Set out the data below as a Markdown table with two columns, Row and Text. Number each row and omit blank lines.

━━━━━━━━━━

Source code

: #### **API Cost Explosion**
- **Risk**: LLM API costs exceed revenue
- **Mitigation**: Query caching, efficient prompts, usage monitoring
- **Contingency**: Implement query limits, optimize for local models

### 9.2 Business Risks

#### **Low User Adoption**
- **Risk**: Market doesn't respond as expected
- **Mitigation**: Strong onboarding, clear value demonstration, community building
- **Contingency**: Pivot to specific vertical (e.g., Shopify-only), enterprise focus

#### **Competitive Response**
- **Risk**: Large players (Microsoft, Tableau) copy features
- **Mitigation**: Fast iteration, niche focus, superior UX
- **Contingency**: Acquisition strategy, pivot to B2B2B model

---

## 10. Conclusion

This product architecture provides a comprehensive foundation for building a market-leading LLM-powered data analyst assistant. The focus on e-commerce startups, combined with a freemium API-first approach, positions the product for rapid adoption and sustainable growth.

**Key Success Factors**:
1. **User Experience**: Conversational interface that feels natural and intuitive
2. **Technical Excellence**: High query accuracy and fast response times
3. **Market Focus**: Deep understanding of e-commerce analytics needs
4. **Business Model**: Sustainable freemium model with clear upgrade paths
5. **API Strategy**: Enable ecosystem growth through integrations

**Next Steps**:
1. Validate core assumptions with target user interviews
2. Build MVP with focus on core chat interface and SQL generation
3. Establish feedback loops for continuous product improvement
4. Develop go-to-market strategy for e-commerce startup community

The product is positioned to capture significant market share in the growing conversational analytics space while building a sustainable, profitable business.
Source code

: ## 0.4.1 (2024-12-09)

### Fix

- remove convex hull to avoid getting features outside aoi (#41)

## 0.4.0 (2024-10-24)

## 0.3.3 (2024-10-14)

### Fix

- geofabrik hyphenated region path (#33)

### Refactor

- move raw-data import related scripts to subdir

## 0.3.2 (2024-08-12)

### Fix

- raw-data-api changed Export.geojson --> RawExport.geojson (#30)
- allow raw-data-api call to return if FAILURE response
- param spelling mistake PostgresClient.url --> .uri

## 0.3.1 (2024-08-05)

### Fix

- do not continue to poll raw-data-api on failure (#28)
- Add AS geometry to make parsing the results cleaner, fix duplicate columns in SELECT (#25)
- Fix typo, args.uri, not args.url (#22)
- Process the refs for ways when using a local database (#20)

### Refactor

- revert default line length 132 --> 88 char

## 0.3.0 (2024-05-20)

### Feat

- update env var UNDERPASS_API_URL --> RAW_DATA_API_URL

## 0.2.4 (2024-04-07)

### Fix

━━━━━━━━━━

Response:
| Row | Text |
|---|---|
| 1 | Source code |
| 2 | : #### **API Cost Explosion** |
| 3 | - **Risk**: LLM API costs exceed revenue |
| 4 | - **Mitigation**: Query caching, efficient prompts, usage monitoring |
| 5 | - **Contingency**: Implement query limits, optimize for local models |
| 6 | ### 9.2 Business Risks |
| 7 | #### **Low User Adoption** |
| 8 | - **Risk**: Market doesn't respond as expected |
| 9 | - **Mitigation**: Strong onboarding, clear value demonstration, community building |
| 10 | - **Contingency**: Pivot to specific vertical (e.g., Shopify-only), enterprise focus |
| 11 | #### **Competitive Response** |
| 12 | - **Risk**: Large players (Microsoft, Tableau) copy features |
| 13 | - **Mitigation**: Fast iteration, niche focus, superior UX |
| 14 | - **Contingency**: Acquisition strategy, pivot to B2B2B model |
| 15 | --- |
| 16 | ## 10. Conclusion |
| 17 | This product architecture provides a comprehensive foundation for building a market-leading LLM-powered data analyst assistant. The focus on e-commerce startups, combined with a freemium API-first approach, positions the product for rapid adoption and sustainable growth. |
| 18 | **Key Success Factors**: |
| 19 | 1. **User Experience**: Conversational interface that feels natural and intuitive |
| 20 | 2. **Technical Excellence**: High query accuracy and fast response times |
| 21 | 3. **Market Focus**: Deep understanding of e-commerce analytics needs |
| 22 | 4. **Business Model**: Sustainable freemium model with clear upgrade paths |
| 23 | 5. **API Strategy**: Enable ecosystem growth through integrations |
| 24 | **Next Steps**: |
| 25 | 1. Validate core assumptions with target user interviews |
| 26 | 2. Build MVP with focus on core chat interface and SQL generation |
| 27 | 3. Establish feedback loops for continuous product improvement |
| 28 | 4. Develop go-to-market strategy for e-commerce startup community |
| 29 | The product is positioned to capture significant market share in the growing conversational analytics space while building a sustainable, profitable business. |
| 30 | Source code |
| 31 | : ## 0.4.1 (2024-12-09) |
| 32 | ### Fix |
| 33 | - remove convex hull to avoid getting features outside aoi (#41) |
| 34 | ## 0.4.0 (2024-10-24) |
| 35 | ## 0.3.3 (2024-10-14) |
| 36 | ### Fix |
| 37 | - geofabrik hyphenated region path (#33) |
| 38 | ### Refactor |
| 39 | - move raw-data import related scripts to subdir |
| 40 | ## 0.3.2 (2024-08-12) |
| 41 | ### Fix |
| 42 | - raw-data-api changed Export.geojson --> RawExport.geojson (#30) |
| 43 | - allow raw-data-api call to return if FAILURE response |
| 44 | - param spelling mistake PostgresClient.url --> .uri |
| 45 | ## 0.3.1 (2024-08-05) |
| 46 | ### Fix |
| 47 | - do not continue to poll raw-data-api on failure (#28) |
| 48 | - Add AS geometry to make parsing the results cleaner, fix duplicate columns in SELECT (#25) |
| 49 | - Fix typo, args.uri, not args.url (#22) |
| 50 | - Process the refs for ways when using a local database (#20) |
| 51 | ### Refactor |
| 52 | - revert default line length 132 --> 88 char |
| 53 | ## 0.3.0 (2024-05-20) |
| 54 | ### Feat |
| 55 | - update env var UNDERPASS_API_URL --> RAW_DATA_API_URL |
| 56 | ## 0.2.4 (2024-04-07) |
| 57 | ### Fix |